Similarly, CK14 expression in bladder urothelium, known to be linked to its proliferative capacity during development was abundant consistently throughout the study although CK14 expression in bladder urothelium has been reported as 32% in 5-day-old pups, 3% in 8-week-old mice, and 0.8% in 24-week-old mice [16, 18, 23]. However, CK14 is also induced markedly in bladder urothelium in response to injury, suggesting it contributes to tissue regeneration [16, 23]. Thus, CK14 expression in grafted cells would also suggest re-activation of some mechanism that controls active proliferation of bladder urothelium during development and in response to tissue injury, by the process of organoid culture and engraftment. Further research on how grafted urothelium derived from adult mouse bladder becomes highly proliferative when placed in a heterotopic microenvironment will provide valuable insight for understanding the mechanism of urothelial tissue morphogenesis during development as well as regeneration after injury.

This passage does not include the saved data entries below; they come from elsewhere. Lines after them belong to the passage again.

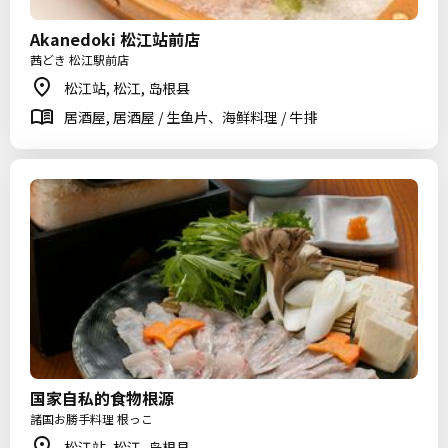
Akanedoki 松江站前店
茜どき 松江駅前店
松江站, 松江, 岛根县
居酒屋, 居酒屋 / 生鱼片、海鲜料理 / 牛排
国家自私的食物根源
諸国お勝手料理 根っこ
松江站, 松江, 岛根县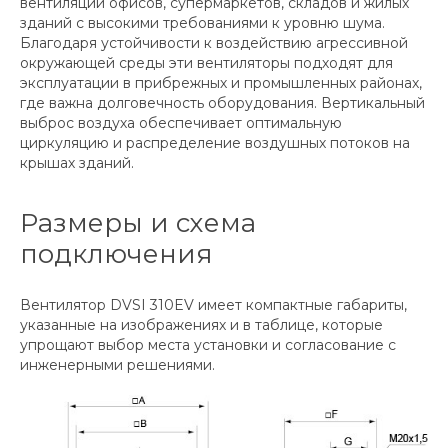
вентиляции офисов, супермаркетов, складов и жилых
зданий с высокими требованиями к уровню шума.
Благодаря устойчивости к воздействию агрессивной
окружающей среды эти вентиляторы подходят для
эксплуатации в прибрежных и промышленных районах,
где важна долговечность оборудования. Вертикальный
выброс воздуха обеспечивает оптимальную
циркуляцию и распределение воздушных потоков на
крышах зданий.
Размеры и схема
подключения
Вентилятор DVSI 310EV имеет компактные габариты,
указанные на изображениях и в таблице, которые
упрощают выбор места установки и согласование с
инженерными решениями.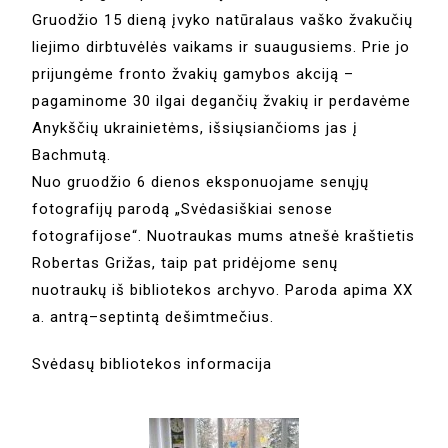
Gruodžio 15 dieną įvyko natūralaus vaško žvakučių
liejimo dirbtuvėlės vaikams ir suaugusiems. Prie jo
prijungėme fronto žvakių gamybos akciją –
pagaminome 30 ilgai degančių žvakių ir perdavėme
Anykščių ukrainietėms, išsiųsiančioms jas į
Bachmutą.
Nuo gruodžio 6 dienos eksponuojame senųjų
fotografijų parodą „Svėdasiškiai senose
fotografijose“. Nuotraukas mums atnešė kraštietis
Robertas Grižas, taip pat pridėjome senų
nuotraukų iš bibliotekos archyvo. Paroda apima XX
a. antrą–septintą dešimtmečius.
Svėdasų bibliotekos informacija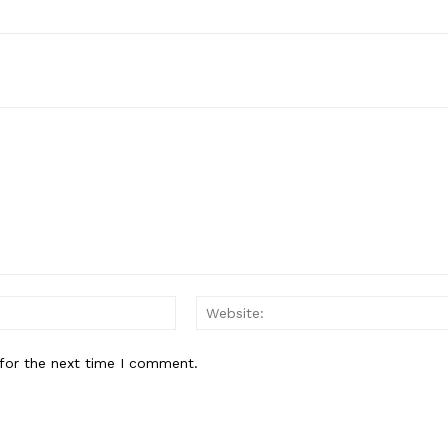
Email:*
for the next time I comment.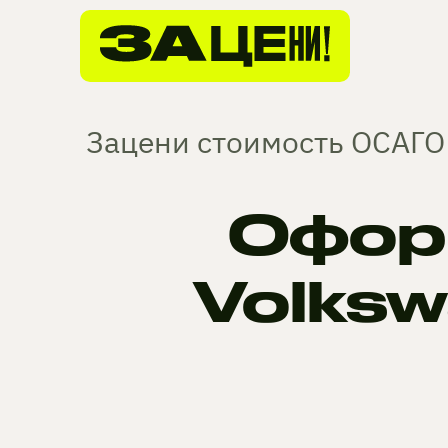
Зацени стоимость ОСАГО 
Офор
Volks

To date, several studies have proposed unique strategies for augmentation cystoplasty to overcome complications. A technical report published by the authors described how bladder tissue derived from a donor rat could be embedded in a pedicle of omentum in a recipient for 14 days, then anastomosed successfully to the bladder of the recipient [24]. This modified bladder augmentation technique decreased the development of bladder calculi in the long-term compared with conventional augmentation cystoplasty using a GIT segment, indicating that tissue other than GIT was advantageous. However, this allogenic transplantation strategy required the use of one-third of the donor’s bladder, so was not practical. Another recent study reported harvesting a colonic segment from a rat donor, chemically decellularizing it, and anastomosing it to the bladder of a recipient rat as a patch for augmentation cystoplasty [25]. The patch became lined by transitional epithelial cells, presumably by migration from surrounding areas of bladder to the decellularized colon patch, after surgery. This strategy required reconstruction of non-epithelial components of the patch, such as blood vessels and neuronal elements, after anastomosis of the patch to the bladder of the recipient with full postoperative recovery taking some 3 months. As alternatives to augmentation colocystoplasty using a segment of GIT are not readily forthcoming, the clinical application of the protocol presented in this study could be advantageous because culture of bladder organoids from a small amount of a patient’s own bladder may allow generation of large areas of urothelialized colon tissues sufficient enough for autologous augmentation cystoplasty and in contrast to decellularized colon used for augmentation cystoplasty, urothelialized colon would be well-structured and fully mature at the time of surgery, if bladder organoid engraftment is performed appropriately, beforehand.

In conclusion, the presented protocol could find clinical application as a novel strategy to decrease risks for calculi formation and malignant transformation after augmentation cystoplasty. Further research on engraftment in larger animals and assessment of outcome over longer periods will consolidate the potential of organoid technology for clinical use.